Palestina: un bloqueo inhumano


Editorial La Jornada

Por orden del ministro de Defensa de Israel, Naftali Bennett, el ejército de ese país empezó ayer a bloquear las exportaciones agrícolas de Palestina e impedir que transiten de los territorios cisjordanos ocupados por el paso fronterizo hacia Jordania, única vía que pueden utilizar los palestinos para enviar sus mercancías al mundo exterior.
De esta manera, la nación ocupada enfrenta una grave afectación económica que empeorará las perspectivas de una economía de por sí arrasada por los efectos del robo, por parte de Israel, de las tierras palestinas más fértiles, las murallas que ha construido para aislar a las poblaciones cisjordanas y la violencia militar contra la población –asesinatos selectivos o masivos, encarcelamientos sin juicio, demolición arbitraria de casas– imperante desde hace décadas.
Podría pensarse que este bloqueo forma parte de una mera disputa comercial, en la medida en que es respuesta a la decisión de las autoridades palestinas de suspender las compras de carne de ternera a Israel, país que a su vez importaba ese producto y lo revendía a los palestinos con un margen de utilidad. Al descubrir esa situación, el gobierno que encabeza Mahmoud Abbas ordenó adquirir de manera directa la ternera a los países productores, y el régimen de Tel Aviv respondió con otras medidas de represalia, de las que forma parte el bloqueo a las exportaciones palestinas de verduras.
Sin embargo, sería ingenuo y superficial hablar de guerras comerciales en una relación bilateral tan rotundamente desequilibrada, injusta y asimétrica, como lo es la palestino-israelí, en la que uno de los participantes tiene el control militar que le permite cerrar la puerta a voluntad a los intercambios comerciales de la contraparte, e incluso de descarrilar su economía por medio de acciones que pueden ir del embargo al bombardeo.
Así pues, el cierre del único punto que tenían los palestinos para sacar sus exportaciones debe verse como una agresión pura y dura en contra de la población y un intento de reducir por hambre a una nación que durante siete décadas ha luchado por su derecho a existir.
No debe soslayarse que ese derecho recibió en días pasados un duro golpe cuando el presidente estadunidense, Donald Trump, anunció un plan de paz que consiste lisa y llanamente en reducir a la población palestina a un conjunto de enclaves o reservas territoriales, negarle el derecho a construir un Estado soberano, arrebatarle el margen del río Jordán y cambiarle tierras fértiles por pedazos aislados de desierto.

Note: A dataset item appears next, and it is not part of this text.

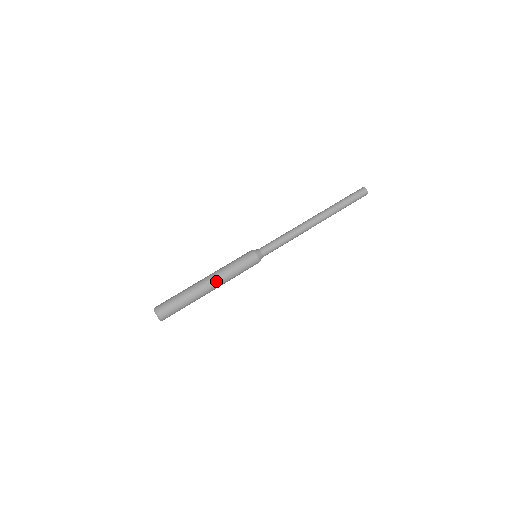
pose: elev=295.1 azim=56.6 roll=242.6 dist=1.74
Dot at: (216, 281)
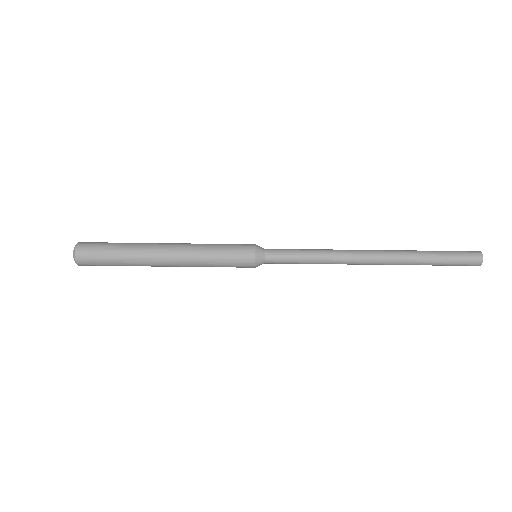
Dot at: (178, 265)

En suma, la medida comentada no puede considerarse un episodio de guerra comercial sino un acto de guerra a secas que contraviene el derecho internacional, el cual prohíbe, en muchos de sus instrumentos, que una potencia haga padecer hambre a la población civil de un adversario.
Resulta desoladora la agresión en sí, pero también lo es la indiferencia de la comunidad internacional ante el sufrimiento palestino causado por la criminal e ilegal ocupación israelí en Cisjordania y el cerco militar de Gaza.
La opinión pública internacional debe clamar por el fin inmediato de esa opresión y presionar a sus gobiernos para que contribuyan a poner freno al militarismo expansionista de Tel Aviv.